Exercise requirements: Rewrite every item below, swapping "nothing to remark" for "no issues found" and keeping everything else the same. Omit the pictures from your answer.

(Physical quantity readout data)
#####
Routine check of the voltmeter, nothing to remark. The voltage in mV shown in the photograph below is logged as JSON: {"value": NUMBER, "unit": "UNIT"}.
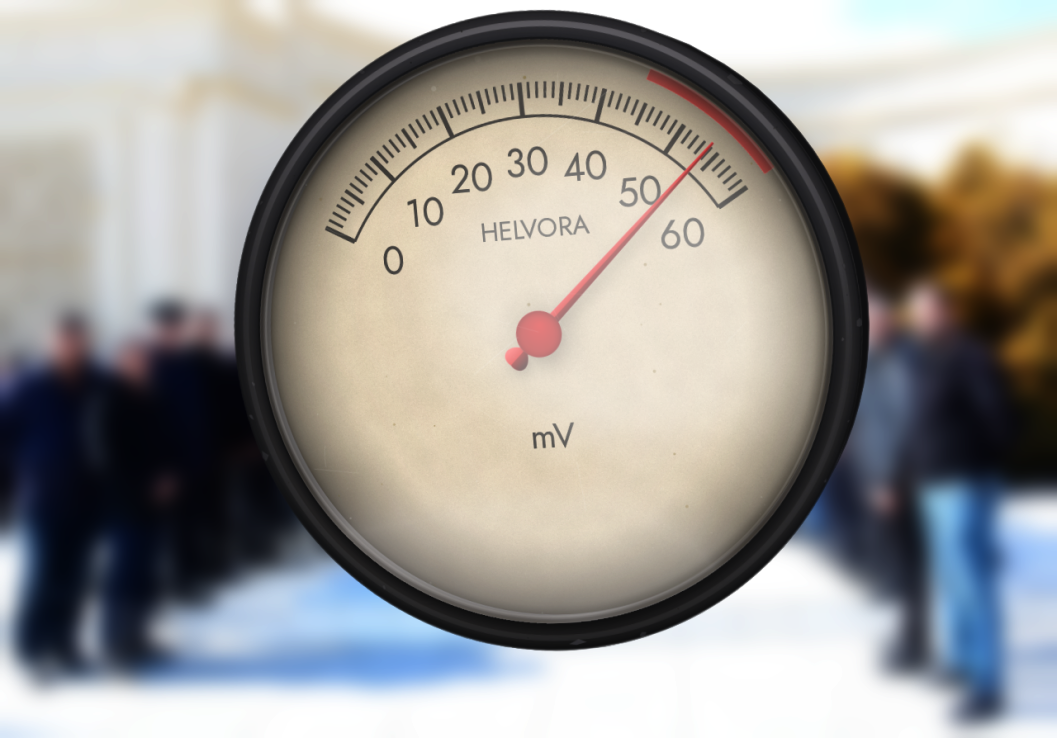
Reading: {"value": 54, "unit": "mV"}
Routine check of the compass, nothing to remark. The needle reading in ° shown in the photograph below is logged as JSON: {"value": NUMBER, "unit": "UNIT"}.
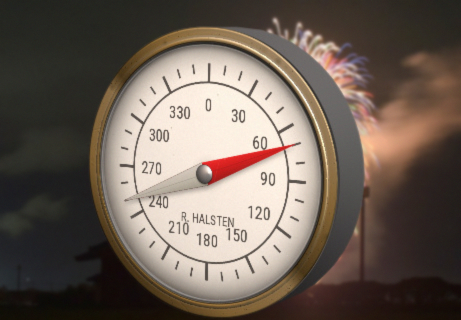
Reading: {"value": 70, "unit": "°"}
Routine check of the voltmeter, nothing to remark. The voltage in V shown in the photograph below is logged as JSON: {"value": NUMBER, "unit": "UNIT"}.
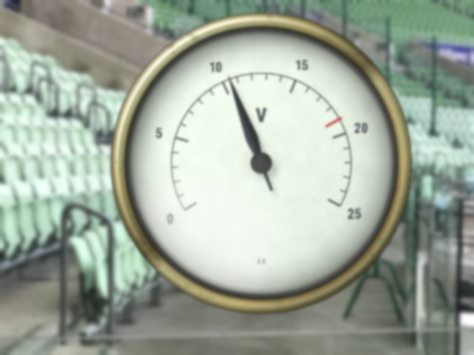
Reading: {"value": 10.5, "unit": "V"}
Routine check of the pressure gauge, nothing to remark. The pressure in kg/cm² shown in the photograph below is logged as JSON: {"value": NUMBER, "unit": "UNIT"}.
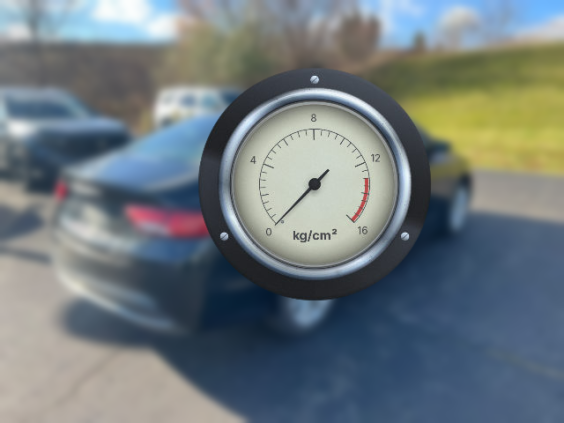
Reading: {"value": 0, "unit": "kg/cm²"}
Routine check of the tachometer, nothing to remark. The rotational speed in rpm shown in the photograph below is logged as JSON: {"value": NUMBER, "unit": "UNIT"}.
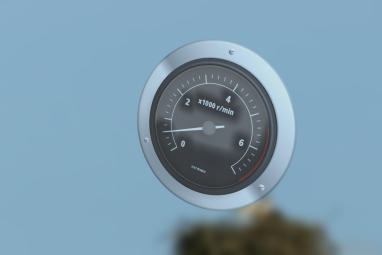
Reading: {"value": 600, "unit": "rpm"}
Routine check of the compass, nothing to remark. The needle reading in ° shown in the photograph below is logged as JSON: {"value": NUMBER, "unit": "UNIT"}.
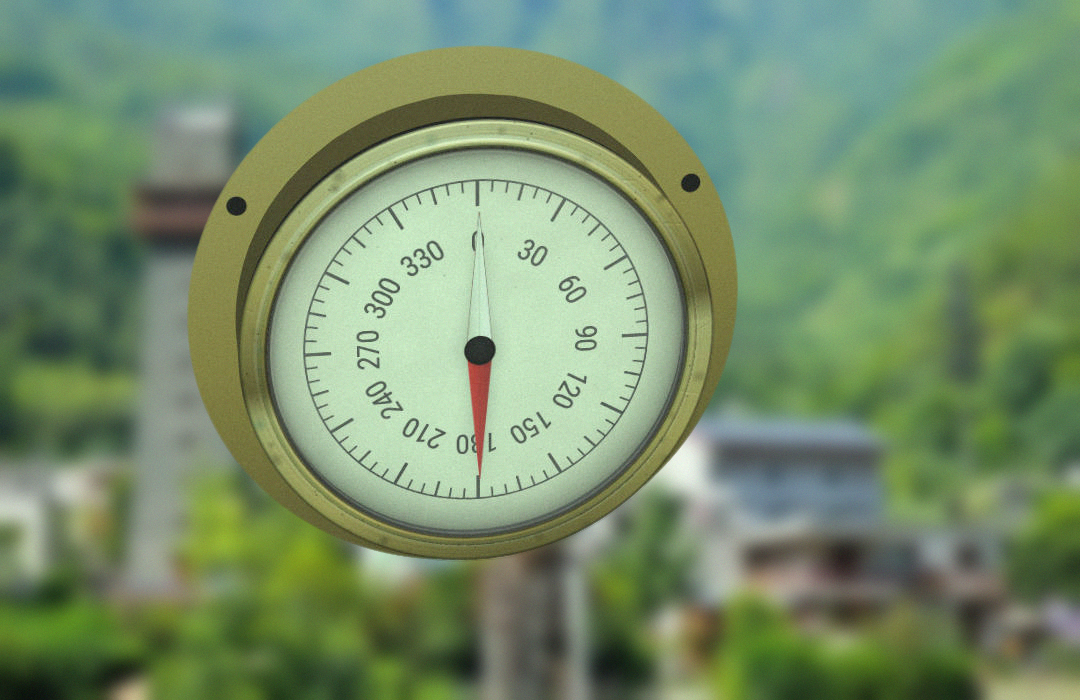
#####
Response below:
Routine check of the voltmeter, no issues found. The voltage in mV shown in the photograph below is logged as JSON: {"value": NUMBER, "unit": "UNIT"}.
Reading: {"value": 54, "unit": "mV"}
Routine check of the compass, no issues found. The needle reading in ° shown in the photograph below is logged as JSON: {"value": NUMBER, "unit": "UNIT"}.
Reading: {"value": 70, "unit": "°"}
Routine check of the voltmeter, no issues found. The voltage in V shown in the photograph below is logged as JSON: {"value": NUMBER, "unit": "UNIT"}.
Reading: {"value": 10.5, "unit": "V"}
Routine check of the pressure gauge, no issues found. The pressure in kg/cm² shown in the photograph below is logged as JSON: {"value": NUMBER, "unit": "UNIT"}.
Reading: {"value": 0, "unit": "kg/cm²"}
Routine check of the tachometer, no issues found. The rotational speed in rpm shown in the photograph below is logged as JSON: {"value": NUMBER, "unit": "UNIT"}.
Reading: {"value": 600, "unit": "rpm"}
Routine check of the compass, no issues found. The needle reading in ° shown in the photograph below is logged as JSON: {"value": NUMBER, "unit": "UNIT"}.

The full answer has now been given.